• ABOUT THIS EXERCISE: Repeat the records. Match each character exactly.

---- RECORDS SUPPLIED

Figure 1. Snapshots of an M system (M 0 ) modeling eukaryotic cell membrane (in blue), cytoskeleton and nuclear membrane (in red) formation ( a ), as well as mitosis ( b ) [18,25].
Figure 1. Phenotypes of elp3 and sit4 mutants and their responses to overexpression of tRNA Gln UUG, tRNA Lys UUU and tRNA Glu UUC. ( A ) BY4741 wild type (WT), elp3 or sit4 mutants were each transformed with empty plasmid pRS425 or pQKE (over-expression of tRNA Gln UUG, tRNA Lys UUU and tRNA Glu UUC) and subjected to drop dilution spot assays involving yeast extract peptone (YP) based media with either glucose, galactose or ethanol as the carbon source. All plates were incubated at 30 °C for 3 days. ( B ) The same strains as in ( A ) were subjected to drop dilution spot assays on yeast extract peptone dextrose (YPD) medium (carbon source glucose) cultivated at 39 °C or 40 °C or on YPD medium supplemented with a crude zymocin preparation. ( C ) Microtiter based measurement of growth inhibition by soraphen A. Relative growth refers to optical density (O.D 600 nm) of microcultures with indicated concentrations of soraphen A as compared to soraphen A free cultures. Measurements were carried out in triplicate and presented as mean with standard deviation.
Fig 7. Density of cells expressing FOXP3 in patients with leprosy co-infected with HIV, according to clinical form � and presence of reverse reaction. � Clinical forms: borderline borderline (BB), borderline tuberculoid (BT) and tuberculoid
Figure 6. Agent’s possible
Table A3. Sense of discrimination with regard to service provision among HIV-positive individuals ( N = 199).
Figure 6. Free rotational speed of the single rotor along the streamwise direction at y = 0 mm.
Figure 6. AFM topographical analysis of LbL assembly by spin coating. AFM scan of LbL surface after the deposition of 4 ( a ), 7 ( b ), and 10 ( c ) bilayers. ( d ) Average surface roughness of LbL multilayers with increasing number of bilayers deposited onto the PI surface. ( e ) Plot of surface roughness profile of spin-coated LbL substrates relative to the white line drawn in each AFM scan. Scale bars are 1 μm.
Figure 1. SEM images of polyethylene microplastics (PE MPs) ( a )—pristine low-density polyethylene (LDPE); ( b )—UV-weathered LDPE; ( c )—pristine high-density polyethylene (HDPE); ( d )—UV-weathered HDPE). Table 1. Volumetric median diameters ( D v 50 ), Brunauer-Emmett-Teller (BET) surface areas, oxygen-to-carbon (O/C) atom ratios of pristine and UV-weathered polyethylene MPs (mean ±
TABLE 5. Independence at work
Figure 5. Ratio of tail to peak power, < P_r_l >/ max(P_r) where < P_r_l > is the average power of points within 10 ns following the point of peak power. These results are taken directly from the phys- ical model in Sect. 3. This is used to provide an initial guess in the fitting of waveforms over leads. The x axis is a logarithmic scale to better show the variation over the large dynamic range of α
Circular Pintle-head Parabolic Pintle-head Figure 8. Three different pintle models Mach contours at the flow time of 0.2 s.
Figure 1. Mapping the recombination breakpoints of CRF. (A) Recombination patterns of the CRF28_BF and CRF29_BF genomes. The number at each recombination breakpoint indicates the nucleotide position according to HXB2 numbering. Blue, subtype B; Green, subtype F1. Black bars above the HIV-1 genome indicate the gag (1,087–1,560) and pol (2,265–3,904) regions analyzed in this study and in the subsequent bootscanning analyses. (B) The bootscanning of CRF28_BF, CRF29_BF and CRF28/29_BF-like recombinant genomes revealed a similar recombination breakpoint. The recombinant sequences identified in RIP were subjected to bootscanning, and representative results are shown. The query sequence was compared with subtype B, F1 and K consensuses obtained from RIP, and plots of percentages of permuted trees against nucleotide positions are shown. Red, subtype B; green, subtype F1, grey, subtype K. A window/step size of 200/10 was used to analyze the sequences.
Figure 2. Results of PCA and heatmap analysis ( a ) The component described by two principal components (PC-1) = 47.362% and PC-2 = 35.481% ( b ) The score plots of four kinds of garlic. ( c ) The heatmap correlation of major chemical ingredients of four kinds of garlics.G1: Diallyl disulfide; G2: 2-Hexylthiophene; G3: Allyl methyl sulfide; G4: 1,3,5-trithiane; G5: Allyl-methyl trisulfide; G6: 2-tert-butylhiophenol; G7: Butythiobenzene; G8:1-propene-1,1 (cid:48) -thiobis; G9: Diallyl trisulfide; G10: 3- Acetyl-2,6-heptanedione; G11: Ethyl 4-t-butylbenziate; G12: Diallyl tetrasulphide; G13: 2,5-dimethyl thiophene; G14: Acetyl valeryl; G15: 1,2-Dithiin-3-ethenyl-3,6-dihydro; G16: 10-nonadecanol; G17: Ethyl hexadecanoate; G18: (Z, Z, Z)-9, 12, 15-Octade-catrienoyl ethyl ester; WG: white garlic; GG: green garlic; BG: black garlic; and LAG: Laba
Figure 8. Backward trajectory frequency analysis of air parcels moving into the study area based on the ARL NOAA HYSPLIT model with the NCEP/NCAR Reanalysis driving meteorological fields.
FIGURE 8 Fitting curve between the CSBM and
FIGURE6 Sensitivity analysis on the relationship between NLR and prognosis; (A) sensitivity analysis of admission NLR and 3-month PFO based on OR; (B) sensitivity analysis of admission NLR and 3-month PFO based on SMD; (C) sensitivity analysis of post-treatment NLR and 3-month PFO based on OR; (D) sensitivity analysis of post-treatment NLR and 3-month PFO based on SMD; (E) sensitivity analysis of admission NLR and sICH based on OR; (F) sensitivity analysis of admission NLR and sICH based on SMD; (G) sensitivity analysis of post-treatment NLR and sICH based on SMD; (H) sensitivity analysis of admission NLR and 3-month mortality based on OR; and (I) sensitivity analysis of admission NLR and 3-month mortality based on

--------

• WRITTEN REPLY:
Figure 1. Snapshots of an M system (M 0 ) modeling eukaryotic cell membrane (in blue), cytoskeleton and nuclear membrane (in red) formation ( a ), as well as mitosis ( b ) [18,25].
Figure 1. Phenotypes of elp3 and sit4 mutants and their responses to overexpression of tRNA Gln UUG, tRNA Lys UUU and tRNA Glu UUC. ( A ) BY4741 wild type (WT), elp3 or sit4 mutants were each transformed with empty plasmid pRS425 or pQKE (over-expression of tRNA Gln UUG, tRNA Lys UUU and tRNA Glu UUC) and subjected to drop dilution spot assays involving yeast extract peptone (YP) based media with either glucose, galactose or ethanol as the carbon source. All plates were incubated at 30 °C for 3 days. ( B ) The same strains as in ( A ) were subjected to drop dilution spot assays on yeast extract peptone dextrose (YPD) medium (carbon source glucose) cultivated at 39 °C or 40 °C or on YPD medium supplemented with a crude zymocin preparation. ( C ) Microtiter based measurement of growth inhibition by soraphen A. Relative growth refers to optical density (O.D 600 nm) of microcultures with indicated concentrations of soraphen A as compared to soraphen A free cultures. Measurements were carried out in triplicate and presented as mean with standard deviation.
Fig 7. Density of cells expressing FOXP3 in patients with leprosy co-infected with HIV, according to clinical form � and presence of reverse reaction. � Clinical forms: borderline borderline (BB), borderline tuberculoid (BT) and tuberculoid
Figure 6. Agent’s possible
Table A3. Sense of discrimination with regard to service provision among HIV-positive individuals ( N = 199).
Figure 6. Free rotational speed of the single rotor along the streamwise direction at y = 0 mm.
Figure 6. AFM topographical analysis of LbL assembly by spin coating. AFM scan of LbL surface after the deposition of 4 ( a ), 7 ( b ), and 10 ( c ) bilayers. ( d ) Average surface roughness of LbL multilayers with increasing number of bilayers deposited onto the PI surface. ( e ) Plot of surface roughness profile of spin-coated LbL substrates relative to the white line drawn in each AFM scan. Scale bars are 1 μm.
Figure 1. SEM images of polyethylene microplastics (PE MPs) ( a )—pristine low-density polyethylene (LDPE); ( b )—UV-weathered LDPE; ( c )—pristine high-density polyethylene (HDPE); ( d )—UV-weathered HDPE). Table 1. Volumetric median diameters ( D v 50 ), Brunauer-Emmett-Teller (BET) surface areas, oxygen-to-carbon (O/C) atom ratios of pristine and UV-weathered polyethylene MPs (mean ±
TABLE 5. Independence at work
Figure 5. Ratio of tail to peak power, < P_r_l >/ max(P_r) where < P_r_l > is the average power of points within 10 ns following the point of peak power. These results are taken directly from the phys- ical model in Sect. 3. This is used to provide an initial guess in the fitting of waveforms over leads. The x axis is a logarithmic scale to better show the variation over the large dynamic range of α
Circular Pintle-head Parabolic Pintle-head Figure 8. Three different pintle models Mach contours at the flow time of 0.2 s.
Figure 1. Mapping the recombination breakpoints of CRF. (A) Recombination patterns of the CRF28_BF and CRF29_BF genomes. The number at each recombination breakpoint indicates the nucleotide position according to HXB2 numbering. Blue, subtype B; Green, subtype F1. Black bars above the HIV-1 genome indicate the gag (1,087–1,560) and pol (2,265–3,904) regions analyzed in this study and in the subsequent bootscanning analyses. (B) The bootscanning of CRF28_BF, CRF29_BF and CRF28/29_BF-like recombinant genomes revealed a similar recombination breakpoint. The recombinant sequences identified in RIP were subjected to bootscanning, and representative results are shown. The query sequence was compared with subtype B, F1 and K consensuses obtained from RIP, and plots of percentages of permuted trees against nucleotide positions are shown. Red, subtype B; green, subtype F1, grey, subtype K. A window/step size of 200/10 was used to analyze the sequences.
Figure 2. Results of PCA and heatmap analysis ( a ) The component described by two principal components (PC-1) = 47.362% and PC-2 = 35.481% ( b ) The score plots of four kinds of garlic. ( c ) The heatmap correlation of major chemical ingredients of four kinds of garlics.G1: Diallyl disulfide; G2: 2-Hexylthiophene; G3: Allyl methyl sulfide; G4: 1,3,5-trithiane; G5: Allyl-methyl trisulfide; G6: 2-tert-butylhiophenol; G7: Butythiobenzene; G8:1-propene-1,1 (cid:48) -thiobis; G9: Diallyl trisulfide; G10: 3- Acetyl-2,6-heptanedione; G11: Ethyl 4-t-butylbenziate; G12: Diallyl tetrasulphide; G13: 2,5-dimethyl thiophene; G14: Acetyl valeryl; G15: 1,2-Dithiin-3-ethenyl-3,6-dihydro; G16: 10-nonadecanol; G17: Ethyl hexadecanoate; G18: (Z, Z, Z)-9, 12, 15-Octade-catrienoyl ethyl ester; WG: white garlic; GG: green garlic; BG: black garlic; and LAG: Laba
Figure 8. Backward trajectory frequency analysis of air parcels moving into the study area based on the ARL NOAA HYSPLIT model with the NCEP/NCAR Reanalysis driving meteorological fields.
FIGURE 8 Fitting curve between the CSBM and
FIGURE6 Sensitivity analysis on the relationship between NLR and prognosis; (A) sensitivity analysis of admission NLR and 3-month PFO based on OR; (B) sensitivity analysis of admission NLR and 3-month PFO based on SMD; (C) sensitivity analysis of post-treatment NLR and 3-month PFO based on OR; (D) sensitivity analysis of post-treatment NLR and 3-month PFO based on SMD; (E) sensitivity analysis of admission NLR and sICH based on OR; (F) sensitivity analysis of admission NLR and sICH based on SMD; (G) sensitivity analysis of post-treatment NLR and sICH based on SMD; (H) sensitivity analysis of admission NLR and 3-month mortality based on OR; and (I) sensitivity analysis of admission NLR and 3-month mortality based on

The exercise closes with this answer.